Lato 1109 r. nie było spokojne. Z zachodu nadciągała na ziemie polskie armia Cesarstwa Rzymskiego pod dowództwem niemieckiego króla Henryka V Salickiego. Wojsko, liczące około 10 tys. rycerzy z Saksonii, Bawarii, Frankonii i Lotaryngii, wyruszyło z Erfurtu na początku sierpnia. Siły militarne Niemców zamierzał wesprzeć ich czeski sojusznik – książę Świętopełk Przemyślida.

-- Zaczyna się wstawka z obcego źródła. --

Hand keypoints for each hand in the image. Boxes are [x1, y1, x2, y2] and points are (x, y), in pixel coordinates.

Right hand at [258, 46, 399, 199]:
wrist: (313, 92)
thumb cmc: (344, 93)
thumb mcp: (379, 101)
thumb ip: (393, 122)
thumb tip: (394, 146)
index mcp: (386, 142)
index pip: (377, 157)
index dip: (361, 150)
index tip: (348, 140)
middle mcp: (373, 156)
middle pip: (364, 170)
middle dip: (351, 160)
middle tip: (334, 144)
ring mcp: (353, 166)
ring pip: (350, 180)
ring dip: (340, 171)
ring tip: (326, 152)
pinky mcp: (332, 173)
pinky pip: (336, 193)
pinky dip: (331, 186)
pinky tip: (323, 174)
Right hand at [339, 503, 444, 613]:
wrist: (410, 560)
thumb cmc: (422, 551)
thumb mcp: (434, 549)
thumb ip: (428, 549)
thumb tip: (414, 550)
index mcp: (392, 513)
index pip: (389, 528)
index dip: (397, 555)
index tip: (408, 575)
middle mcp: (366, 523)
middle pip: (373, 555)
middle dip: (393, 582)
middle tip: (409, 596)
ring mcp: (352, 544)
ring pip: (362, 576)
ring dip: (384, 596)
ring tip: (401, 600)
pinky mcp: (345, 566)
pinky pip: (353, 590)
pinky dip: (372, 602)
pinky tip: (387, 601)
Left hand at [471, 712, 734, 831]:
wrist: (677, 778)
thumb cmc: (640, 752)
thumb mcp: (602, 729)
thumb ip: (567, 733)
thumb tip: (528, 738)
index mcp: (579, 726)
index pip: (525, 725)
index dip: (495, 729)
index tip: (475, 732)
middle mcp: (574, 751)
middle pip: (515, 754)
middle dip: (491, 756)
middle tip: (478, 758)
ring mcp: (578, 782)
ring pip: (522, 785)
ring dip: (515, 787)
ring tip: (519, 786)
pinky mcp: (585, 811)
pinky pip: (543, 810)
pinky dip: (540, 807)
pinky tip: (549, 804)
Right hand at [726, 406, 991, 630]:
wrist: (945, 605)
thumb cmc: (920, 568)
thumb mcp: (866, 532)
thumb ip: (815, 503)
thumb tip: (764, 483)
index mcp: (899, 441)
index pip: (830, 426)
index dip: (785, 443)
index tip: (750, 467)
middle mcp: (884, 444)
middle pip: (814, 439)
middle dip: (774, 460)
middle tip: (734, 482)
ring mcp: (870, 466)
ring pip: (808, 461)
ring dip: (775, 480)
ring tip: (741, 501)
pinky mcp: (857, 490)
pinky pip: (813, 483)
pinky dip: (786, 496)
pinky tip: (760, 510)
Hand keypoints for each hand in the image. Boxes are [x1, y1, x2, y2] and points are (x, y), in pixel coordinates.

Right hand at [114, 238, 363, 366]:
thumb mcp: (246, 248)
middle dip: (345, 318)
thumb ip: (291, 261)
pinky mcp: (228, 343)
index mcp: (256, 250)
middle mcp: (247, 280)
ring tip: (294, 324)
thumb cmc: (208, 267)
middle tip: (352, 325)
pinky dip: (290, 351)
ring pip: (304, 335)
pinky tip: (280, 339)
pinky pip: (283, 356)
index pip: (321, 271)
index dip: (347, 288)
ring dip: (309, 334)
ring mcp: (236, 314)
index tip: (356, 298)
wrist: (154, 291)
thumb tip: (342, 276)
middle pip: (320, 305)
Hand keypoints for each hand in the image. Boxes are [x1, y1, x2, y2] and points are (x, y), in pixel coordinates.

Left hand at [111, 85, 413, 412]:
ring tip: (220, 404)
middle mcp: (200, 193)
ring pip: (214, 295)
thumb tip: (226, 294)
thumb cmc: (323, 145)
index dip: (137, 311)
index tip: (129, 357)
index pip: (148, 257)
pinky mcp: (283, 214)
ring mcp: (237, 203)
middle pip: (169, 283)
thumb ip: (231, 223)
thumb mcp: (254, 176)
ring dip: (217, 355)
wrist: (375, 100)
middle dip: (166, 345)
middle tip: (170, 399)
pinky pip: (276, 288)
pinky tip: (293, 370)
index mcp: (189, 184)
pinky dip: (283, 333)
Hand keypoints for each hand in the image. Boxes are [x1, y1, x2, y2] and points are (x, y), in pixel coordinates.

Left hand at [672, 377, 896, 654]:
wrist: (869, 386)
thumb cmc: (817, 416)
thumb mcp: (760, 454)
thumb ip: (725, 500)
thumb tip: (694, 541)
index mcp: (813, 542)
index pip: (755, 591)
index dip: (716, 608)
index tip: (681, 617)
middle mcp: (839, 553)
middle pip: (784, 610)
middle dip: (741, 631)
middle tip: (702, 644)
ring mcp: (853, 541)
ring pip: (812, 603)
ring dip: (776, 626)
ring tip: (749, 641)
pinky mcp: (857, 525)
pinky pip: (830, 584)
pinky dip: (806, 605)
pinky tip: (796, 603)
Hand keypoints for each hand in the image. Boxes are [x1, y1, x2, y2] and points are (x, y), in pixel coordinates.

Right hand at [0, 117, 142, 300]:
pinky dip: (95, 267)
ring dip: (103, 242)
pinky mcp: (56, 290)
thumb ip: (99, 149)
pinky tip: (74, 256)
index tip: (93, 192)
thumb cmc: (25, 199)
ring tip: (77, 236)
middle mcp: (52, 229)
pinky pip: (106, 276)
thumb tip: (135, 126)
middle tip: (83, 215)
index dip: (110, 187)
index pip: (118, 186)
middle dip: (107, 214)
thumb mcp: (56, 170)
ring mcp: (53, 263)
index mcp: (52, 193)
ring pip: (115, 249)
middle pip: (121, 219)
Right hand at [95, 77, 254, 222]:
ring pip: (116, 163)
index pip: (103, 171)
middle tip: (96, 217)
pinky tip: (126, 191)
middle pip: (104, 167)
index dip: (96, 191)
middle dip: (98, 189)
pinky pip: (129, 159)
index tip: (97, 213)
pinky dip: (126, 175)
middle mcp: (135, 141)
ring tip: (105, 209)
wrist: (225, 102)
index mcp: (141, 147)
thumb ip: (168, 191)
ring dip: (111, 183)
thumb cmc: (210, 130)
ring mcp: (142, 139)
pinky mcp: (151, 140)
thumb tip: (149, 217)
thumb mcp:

Powody, dla których obaj władcy zdecydowali się najechać Polskę, leżały w genezie rodzinnego konfliktu o władzę, do którego doszło pomiędzy księciem Bolesławem Krzywoustym a jego bratem Zbigniewem. Zbigniew był starszym synem księcia Władysława I Hermana, ale pochodził z nieprawego łoża. Kiedy zatem na świat przyszedł jego młodszy brat Bolesław – jak pisał Gall Anonim: „urodził się Bolesław w uroczystość Św. Stefana króla (20 sierpnia 1086 r.), matka zaś jego zaniemógłszy następnie, umarła w noc Bożego Narodzenia” – Zbigniew został automatycznie wykluczony z grona potencjalnych kandydatów na prawowitego władcę i zgodnie z ówczesnym zwyczajem przeznaczony do stanu duchownego. Ambicje i plany Zbigniewa nie miały jednak wiele wspólnego z Królestwem Niebieskim, lecz dotyczyły przede wszystkim tego ziemskiego. Nie potrafił pogodzić się z utratą ojcowizny, dlatego wytrwale szukał sposobu, żeby odebrać bratu władzę zwierzchnią w Księstwie Polskim. Nie cofnął się nawet przed zdradą państwa.
Czytaj więcej
Naukowcy chcą ustalić piastowski profil genetyczny. Biskup się waha.
Gdzie dwóch się bije...
Kiedy po przegranej bratobójczej wojnie z Bolesławem (1102–1107) został zmuszony do udania się na wygnanie do Niemiec, postanowił wykorzystać tę okoliczność w celu zawiązania spisku przeciwko polskiemu władcy. Zbigniew przekonał niemieckiego króla, że został bardzo skrzywdzony przez brata i pozbawiony należnych mu praw. Henryk przyjął te rewelacje z nieukrywaną satysfakcją. Wprawdzie niespecjalnie wzruszał go tragiczny los Zbigniewa, ale od dawna szukał pretekstu do najazdu na Polskę. Bolesław irytował go swoimi zakusami na tereny Pomorza, na które on również spoglądał łakomym wzrokiem.
Grzmiąc, że zamierza przywrócić polską władzę w prawowite ręce, monarcha rozpoczął przygotowania do wyprawy przeciwko księstwu Bolesława. Do przedsięwzięcia przyłączył się czeski książę, dyszący żądzą zemsty za polski najazd na Czechy w 1108 r. (spowodowany niewypełnieniem przez Świętopełka ciążącego na nim zobowiązania zwrotu Polsce zagarniętych na Śląsku grodów). Czesi mieli dołączyć do wyprawy w okolicy Krosna i Niemcy bardzo liczyli na ich obecność, gdyż ci znali lepiej topografię ziem polskich i mogli okazać się bardzo użyteczni podczas przeprawiania się przez rozległe puszcze oraz bagna.